Rafael Venegas
Secretario General de Vanguardia Popular
Seamos claros: durante los tiempos del bipartidismo adeco-copeyano existían los doble cedulados, por nuestras fronteras entraban extranjeros a votar, los muertos salían de sus tumbas a ejercer el sufragio, se desviaban los dineros públicos para financiar campañas, se cambiaban planchas de zing y bolsas de comida por lealtades electorales, y se repartían los votos en aquellas mesas donde otros partidos o candidatos no tenían testigos. Pocas cosas han cambiado desde entonces, salvo el nombre de las instituciones, los actores que las controlan, la automatización de los procedimientos, la magnitud de las dádivas y la desfachatez con que se actúa. Ciertamente, el comportamiento del chavismo ha hecho nimias las prácticas fraudulentas heredadas del pasado. Estas, sin embargo, sólo reforzaban las asimetrías existentes y daban más ventaja a los que de antemano la tenían, porque la verdad es que la razón principal por la que durante 40 años AD y COPEI gobernaron el país es porque eran mayoría nacional. Hasta que el 27F hizo evidente que las cosas habían cambiado radicalmente. Aquel estallido social desnudó el agotamiento del Status quo: liderazgos, instituciones y partidos perdieron legitimidad; se hizo patente la tremenda crisis general del país; y el reclamo de cambios se tradujo en conciencia nacional.

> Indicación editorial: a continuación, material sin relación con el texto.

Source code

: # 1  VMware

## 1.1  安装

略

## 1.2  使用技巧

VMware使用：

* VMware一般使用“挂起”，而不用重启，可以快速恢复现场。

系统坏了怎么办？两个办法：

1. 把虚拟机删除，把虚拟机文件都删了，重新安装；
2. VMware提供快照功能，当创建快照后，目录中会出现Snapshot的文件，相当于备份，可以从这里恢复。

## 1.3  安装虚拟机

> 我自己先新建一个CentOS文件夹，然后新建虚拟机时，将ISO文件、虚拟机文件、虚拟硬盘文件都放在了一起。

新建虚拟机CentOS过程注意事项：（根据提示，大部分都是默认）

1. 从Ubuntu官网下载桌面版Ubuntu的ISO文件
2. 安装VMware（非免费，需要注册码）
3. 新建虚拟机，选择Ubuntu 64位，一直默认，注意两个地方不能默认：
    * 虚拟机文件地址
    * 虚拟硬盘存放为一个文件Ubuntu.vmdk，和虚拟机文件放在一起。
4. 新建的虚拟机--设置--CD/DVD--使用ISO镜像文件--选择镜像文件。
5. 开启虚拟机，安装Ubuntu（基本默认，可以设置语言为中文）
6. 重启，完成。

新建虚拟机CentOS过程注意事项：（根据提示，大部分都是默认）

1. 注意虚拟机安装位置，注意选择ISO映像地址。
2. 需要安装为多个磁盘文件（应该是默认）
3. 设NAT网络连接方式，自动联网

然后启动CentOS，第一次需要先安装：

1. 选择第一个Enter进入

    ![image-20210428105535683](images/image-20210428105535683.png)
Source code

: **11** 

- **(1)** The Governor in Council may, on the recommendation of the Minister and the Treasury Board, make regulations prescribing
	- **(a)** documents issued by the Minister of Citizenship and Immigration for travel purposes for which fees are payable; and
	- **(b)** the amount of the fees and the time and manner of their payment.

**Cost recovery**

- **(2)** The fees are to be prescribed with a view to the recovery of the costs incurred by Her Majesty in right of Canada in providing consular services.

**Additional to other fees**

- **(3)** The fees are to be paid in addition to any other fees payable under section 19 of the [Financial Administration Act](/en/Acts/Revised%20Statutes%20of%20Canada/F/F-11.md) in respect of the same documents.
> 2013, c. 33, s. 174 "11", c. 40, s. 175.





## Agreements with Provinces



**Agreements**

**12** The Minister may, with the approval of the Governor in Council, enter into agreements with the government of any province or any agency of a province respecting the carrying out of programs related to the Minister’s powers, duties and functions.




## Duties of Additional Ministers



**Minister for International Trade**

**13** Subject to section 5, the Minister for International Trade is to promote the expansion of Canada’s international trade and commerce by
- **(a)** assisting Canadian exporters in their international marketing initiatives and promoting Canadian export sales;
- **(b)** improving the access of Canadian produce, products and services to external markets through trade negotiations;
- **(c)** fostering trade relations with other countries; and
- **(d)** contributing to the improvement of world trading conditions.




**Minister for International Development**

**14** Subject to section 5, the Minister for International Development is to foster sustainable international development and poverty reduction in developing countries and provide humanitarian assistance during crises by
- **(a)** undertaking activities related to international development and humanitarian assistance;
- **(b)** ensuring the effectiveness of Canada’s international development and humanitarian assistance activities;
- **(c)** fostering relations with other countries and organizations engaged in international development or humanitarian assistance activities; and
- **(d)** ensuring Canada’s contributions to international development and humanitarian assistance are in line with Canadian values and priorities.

El vacío político creado comenzó a ser llenado primero por algunos liderazgos regionales (Andrés Velásquez, Lolita Aniyar, Carlos Tablante), más tarde por un resurrecto Caldera y finalmente por el embaucador que nos gobierna. Entre la irrupción de la crisis y su desenlace político medió una década, cargada de conflictividad social, inestabilidad política y asonadas militares. La protesta popular y la demanda de cambio se hicieron fuerza social y política, y la naturaleza de la crisis delineó su propio programa alternativo: no más corrupción, verdadera democratización, rescate de la soberanía y una política económico-social tendente a reducir sustancialmente la pobreza y la exclusión. Así las cosas, poco podían hacer las triquiñuelas electorales para detener los cambios. Se había configurado una nueva mayoría cuya fuerza era ya indetenible: o se abrían canales institucionales para que la crisis desenlazara, o el desenlace llegaría por caminos violentos.
La conclusión es obvia: el chavismo ha ido perdiendo legitimidad y vocación transformadora, para revelarse como una peligrosa camarilla cívico-militar corrompida y arbitraria. Pero para derrotarlo necesitamos consolidar una nueva mayoría nacional, dotada de un programa de claro contenido democrático y profundo aliento social, conducida por un liderazgo sin rabo de paja y con credibilidad. Si hacemos esto, de nada servirá el sistema fraudulento construido al amparo de la mayoría oficialista del CNE. El dilema será entonces el mismo: o se abren las compuertas para que los cambios drenen por cauces electorales y pacíficos, o las fuerzas transformadoras derribarán los diques que intenten contenerla.